BioPharma

Lilly opens Phase III trial of highly targeted Loxo drug in thyroid cancer

The trial is the second Phase III study of the RET inhibitor selpercatinib, which Lilly acquired when it bought Loxo Oncology at the beginning of this year for $8 billion.

T-cells attacking cancer cell illustration of microscopic photosT-cells attacking cancer cell illustration of microscopic photos

Drugmaker Eli Lilly has opened a randomized clinical trial of a drug in thyroid cancer patients who carry a mutation that is rare but highly susceptible to targeted therapy.

The Indianapolis-based company said Monday that it had opened the Phase III LIBRETTO-531 trial of selpercatinib in previously untreated patients with medullary thyroid cancer (MTC) whose tumors carry genetic anomalies known as RET fusions. According to the announcement, RET fusions occur in about 60% of patients with MTC. Overall, the mutations tend to be rare: A 2017 study that used next-generation sequencing on the tumors of 4,871 patients with a variety of tumor types found the mutations in 88.

“This Phase III trial of selpercatinib in patients advanced or metastatic RET-mutant MTC seeks to confirm a new standard of care that we hope will provide a more effective treatment option for this patient population,” said Dr. Lori Wirth, director of the Center for Head and Neck Cancer at Boston’s Massachusetts General Hospital Cancer Center, in a statement for Lilly.

Another Phase III trial, LIBRETTO-431, is testing the drug – also known as LOXO-292 – in RET fusion-positive non-small cell lung cancer. Both trials are designed to enroll 400 patients, and each is taking place at more than 100 sites across North America, South America, Australia, Europe, Asia and the Middle East.

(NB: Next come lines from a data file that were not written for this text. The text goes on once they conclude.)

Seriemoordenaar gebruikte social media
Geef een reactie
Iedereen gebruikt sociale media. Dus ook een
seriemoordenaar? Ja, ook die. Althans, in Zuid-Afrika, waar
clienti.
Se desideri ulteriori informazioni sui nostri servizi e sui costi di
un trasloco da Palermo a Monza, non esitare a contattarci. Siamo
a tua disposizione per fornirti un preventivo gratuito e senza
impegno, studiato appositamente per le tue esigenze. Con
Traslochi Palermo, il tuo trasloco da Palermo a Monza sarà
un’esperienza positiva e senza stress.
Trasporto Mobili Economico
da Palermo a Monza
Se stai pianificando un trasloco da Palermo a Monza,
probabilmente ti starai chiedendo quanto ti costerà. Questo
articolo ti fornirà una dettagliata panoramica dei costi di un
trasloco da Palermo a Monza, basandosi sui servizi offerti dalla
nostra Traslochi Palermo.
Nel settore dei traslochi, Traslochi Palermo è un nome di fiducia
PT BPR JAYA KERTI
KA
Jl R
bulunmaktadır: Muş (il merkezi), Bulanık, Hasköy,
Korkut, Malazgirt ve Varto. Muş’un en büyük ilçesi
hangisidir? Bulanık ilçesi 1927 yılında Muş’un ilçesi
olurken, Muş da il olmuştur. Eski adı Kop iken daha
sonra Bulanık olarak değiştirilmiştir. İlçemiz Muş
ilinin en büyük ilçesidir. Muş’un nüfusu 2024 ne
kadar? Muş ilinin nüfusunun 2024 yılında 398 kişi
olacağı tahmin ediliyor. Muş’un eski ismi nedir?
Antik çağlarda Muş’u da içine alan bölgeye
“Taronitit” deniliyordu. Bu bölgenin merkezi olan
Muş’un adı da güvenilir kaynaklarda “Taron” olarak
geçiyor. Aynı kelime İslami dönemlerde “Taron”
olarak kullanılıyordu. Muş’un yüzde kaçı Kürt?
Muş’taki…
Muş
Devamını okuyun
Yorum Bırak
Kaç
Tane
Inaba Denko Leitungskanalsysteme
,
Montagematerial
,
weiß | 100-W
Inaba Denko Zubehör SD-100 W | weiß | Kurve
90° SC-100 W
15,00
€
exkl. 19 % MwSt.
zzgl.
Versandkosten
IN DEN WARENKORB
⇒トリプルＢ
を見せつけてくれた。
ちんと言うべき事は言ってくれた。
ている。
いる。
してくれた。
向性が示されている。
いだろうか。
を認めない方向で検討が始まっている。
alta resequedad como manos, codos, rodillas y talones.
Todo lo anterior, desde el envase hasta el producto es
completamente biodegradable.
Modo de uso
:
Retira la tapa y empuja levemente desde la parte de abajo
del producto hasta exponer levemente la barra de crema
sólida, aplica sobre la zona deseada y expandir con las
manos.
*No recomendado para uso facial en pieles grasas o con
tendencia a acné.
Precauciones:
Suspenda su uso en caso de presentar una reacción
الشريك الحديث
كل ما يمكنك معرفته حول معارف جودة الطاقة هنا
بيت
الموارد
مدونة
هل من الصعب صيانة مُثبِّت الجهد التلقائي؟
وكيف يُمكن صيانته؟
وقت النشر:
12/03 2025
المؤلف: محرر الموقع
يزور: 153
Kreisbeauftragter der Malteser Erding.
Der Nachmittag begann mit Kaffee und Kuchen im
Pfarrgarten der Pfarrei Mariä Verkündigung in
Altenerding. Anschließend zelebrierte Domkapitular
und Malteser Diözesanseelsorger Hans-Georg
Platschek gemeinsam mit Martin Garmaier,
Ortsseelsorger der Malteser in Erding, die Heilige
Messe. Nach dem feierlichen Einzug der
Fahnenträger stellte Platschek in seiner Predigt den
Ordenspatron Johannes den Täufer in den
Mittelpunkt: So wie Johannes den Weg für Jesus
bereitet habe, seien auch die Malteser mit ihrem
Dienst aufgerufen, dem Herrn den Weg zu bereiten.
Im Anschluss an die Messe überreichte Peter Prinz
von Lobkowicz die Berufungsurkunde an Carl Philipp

The thyroid cancer trial is randomizing patients to receive selpercatinib or either Exelixis’ Cabometyx (cabozantinib) or Sanofi’s Caprelsa (vandetinib).

Selpercatinib is one of the investigational compounds that Lilly took control of when it acquired Loxo Oncology earlier this year for $8 billion.

It is one of several drugs that represent an increasingly popular approach to oncology treatment, which is to target not the tumors themselves but biomarkers that are genetic drivers of the disease. And it’s an approach to which the Food and Drug Administration has been receptive. In 2017, it approved Merck’s PD-1 checkpoint inhibitor, Keytruda (pembrolizumab), for any solid tumor that displays a biomarker known as microsatellite instability-high/mismatch repair deficiency (MSI-H/dMMR). In 2008, it approved Loxo’s Vitrakvi (larotrectinib) for NTRK fusion-positive cancers, on the basis of a clinical trial that enrolled any solid tumor patient whose cancer exhibited the fusion, making it the first drug to be approved solely on the basis of a tumor-agnostic indication. Following the Lilly deal, Loxo handed rights to Vitrakvi off to development partner Bayer, which is now responsible for its development and marketing.

Another RET inhibitor is Blueprint Medicines’ pralsetinib, or BLU-667, which is in Phase I/II development.